Okay, so what are the semiotics of the President’s instantly controversial remark that he doesn’t want any poor people in the money slots of his Cabinet?
In case you missed it, it was last night in that rambling appearance in Iowa, where Trump said: “Somebody said, ‘Why'd you appoint a rich person to be in charge of the economy? I said, ‘Because that’s the kind of thinking we want’… They're representing the country. They don't want the money. They're representing the country. They had to give up a lot to take these jobs. They gave up a lot.” And finally: “I love all people, rich or poor. But in those particular positions, I just don't want a poor person. Does that make sense? If you insist, I'll do it—but I like it better this way.”
Well, it’s everything we’ve come to expect, right? The casual demagoguery, the ignorant superficiality—and, of course, the protestation that he, Trump, is the most empathetic of humans, much more than the haters and losers and fake-newsers. He loves poor people, just like he loves the Hispanics, and just like some Mexicans, he assumes, are good people. It’s a crucial part of Trump’s rhetorical approach; the way he flatters and lies to himself. I’m like the least racist person you could know. I’m humble in ways that would surprise you. I don’t know who believes this anymore.
I’d say that the kind of people who went to that rally still do, but on further reflection I’d bet that even half of them don’t believe that Donald Trump loves poor people. That even though they know it’s not true, they love that he says it, because they know that in saying it, he’s driving his critics up a wall.
This is an important thing to understand about the relationship between Trump and his supporters, from rank-and-file people to big shots like Sean Hannity. They want him to lie. In some ways, the bigger and more easily refutable the better. His lies are a vital weapon in the attack they see him waging on their behalf against convention and normalcy.
So that’s the first element, the obviously false protest of empathy. Second is the ignorant superficiality. Because this is the kind of thinking we want, he said. Sure, sounds right on the surface. Of course we want billionaires shuffling around billions and trillions of dollars.
Or do we? Alexander Hamilton, the nation’s first secretary of the Treasury, was never a wealthy man. He married into wealth (one of Schuyler sisters made famous by the play), but the family riches were not readily accessible to him, and he eventually resigned from George Washington’s cabinet because he couldn’t support his family on the meager salary.
I think most people would say Hamilton was nevertheless a pretty good man at Treasury. He set up the first national bank. He consolidated the country’s debts and paid them pretty fairly. He established the mint.

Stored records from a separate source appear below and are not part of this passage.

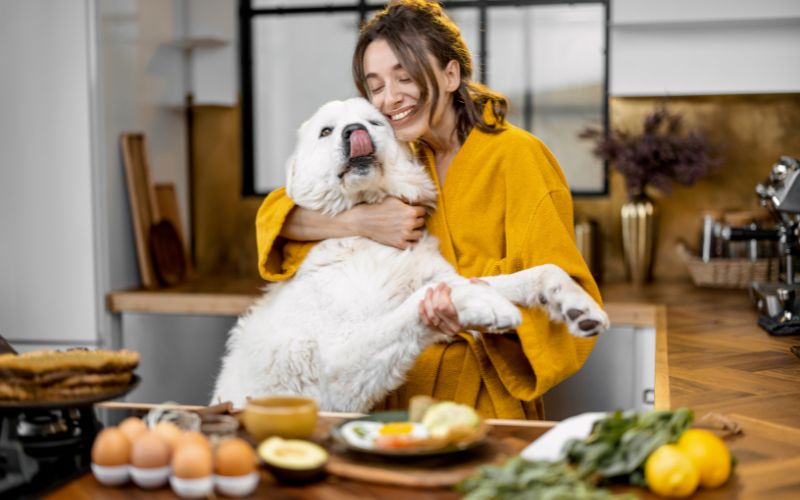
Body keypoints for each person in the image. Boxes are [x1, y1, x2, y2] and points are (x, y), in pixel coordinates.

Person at [255, 0, 601, 419]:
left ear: (450, 74)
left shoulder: (518, 156)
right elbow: (279, 213)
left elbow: (570, 294)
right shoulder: (394, 155)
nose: (389, 99)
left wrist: (472, 312)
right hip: (386, 390)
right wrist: (360, 221)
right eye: (376, 85)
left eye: (405, 77)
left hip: (479, 400)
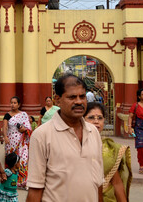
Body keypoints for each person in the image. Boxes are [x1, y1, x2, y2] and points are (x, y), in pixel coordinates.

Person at [26, 74, 103, 202]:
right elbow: (35, 188)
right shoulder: (42, 135)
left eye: (82, 96)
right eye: (72, 97)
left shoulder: (93, 131)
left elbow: (98, 183)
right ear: (57, 100)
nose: (79, 101)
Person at [85, 102, 132, 202]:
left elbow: (117, 183)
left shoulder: (111, 149)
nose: (96, 121)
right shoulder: (73, 146)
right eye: (91, 117)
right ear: (82, 120)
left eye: (100, 118)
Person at [3, 96, 31, 188]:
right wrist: (5, 137)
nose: (13, 105)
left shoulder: (23, 115)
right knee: (12, 161)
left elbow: (28, 128)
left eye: (15, 103)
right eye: (11, 102)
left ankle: (23, 181)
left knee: (23, 160)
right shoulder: (7, 115)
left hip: (22, 141)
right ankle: (11, 180)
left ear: (19, 104)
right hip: (11, 142)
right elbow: (5, 127)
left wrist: (24, 129)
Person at [128, 88, 143, 174]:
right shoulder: (135, 105)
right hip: (139, 128)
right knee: (141, 147)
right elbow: (130, 116)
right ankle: (141, 166)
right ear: (139, 96)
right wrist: (129, 127)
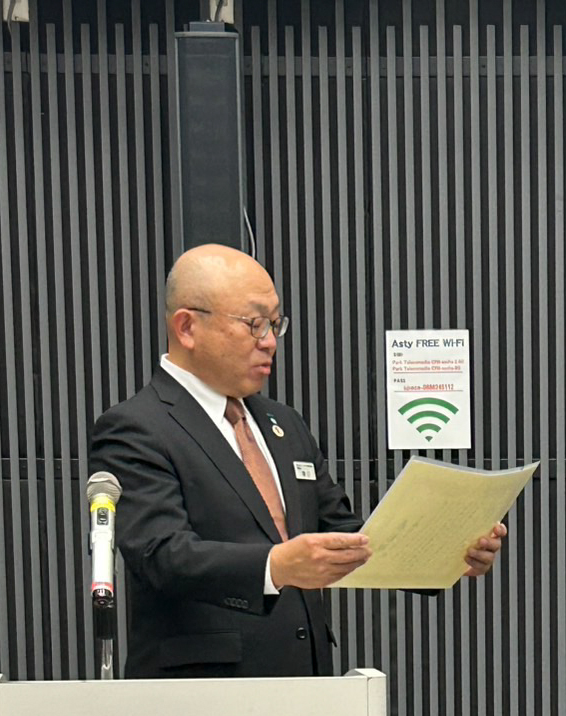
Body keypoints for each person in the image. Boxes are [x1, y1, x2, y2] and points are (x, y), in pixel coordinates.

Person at [90, 244, 506, 678]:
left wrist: (445, 554)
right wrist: (275, 566)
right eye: (254, 324)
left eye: (274, 324)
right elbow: (161, 555)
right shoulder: (136, 427)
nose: (270, 341)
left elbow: (347, 536)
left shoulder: (283, 423)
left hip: (307, 685)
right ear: (187, 327)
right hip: (202, 691)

Of course, there were a lot of people who didn’t think much of Hamilton at all, and they were Jeffersonians, the yeoman farmers; who, interestingly enough, were the predecessors of today’s Trump loyalists (more or less). They didn’t like Hamilton because he wasn’t rich enough, though. They didn’t like him because he was (by the standards of the day) a big-government liberal.
In any case, the idea that a non-wealthy person can’t be trusted to handle the country’s money can be refuted by the example of the very first head of the Treasury. It’s true that most Treasury chiefs, even under Democrats, are people who’ve made plenty of money either in industry or finance. But the idea that we need someone like Steven Mnuchin, a hedge-fund guy worth billions whose reverse mortgage business was at one point foreclosing at twice the rate of its competitors, is ridiculous. Again, though, it draws applause from the cheap seats. Sounds right.
And finally, the casual demagoguery. This shows up in the “if you insist.” I am your servant, your most humble servant. As such, my people, if you insist, I will set aside even my own superior judgment to do your bidding!
Trump has said, and will say, many worse things. But this one was revealing all the same about how he uses false humility and misdirection to build a relationship with audience, which eats it up even as they know on some level exactly what he’s doing. They know he’s conning them, but as long as he’s conning the liberal media even more, it’s okay.
But it’s not worth getting too agitated over. He’s at 36 percent, which probably means that about 25 percent are diehards and the other 11 or so are still willing to give him a chance. But the country is onto him. He’s not fooling anyone, even his fans.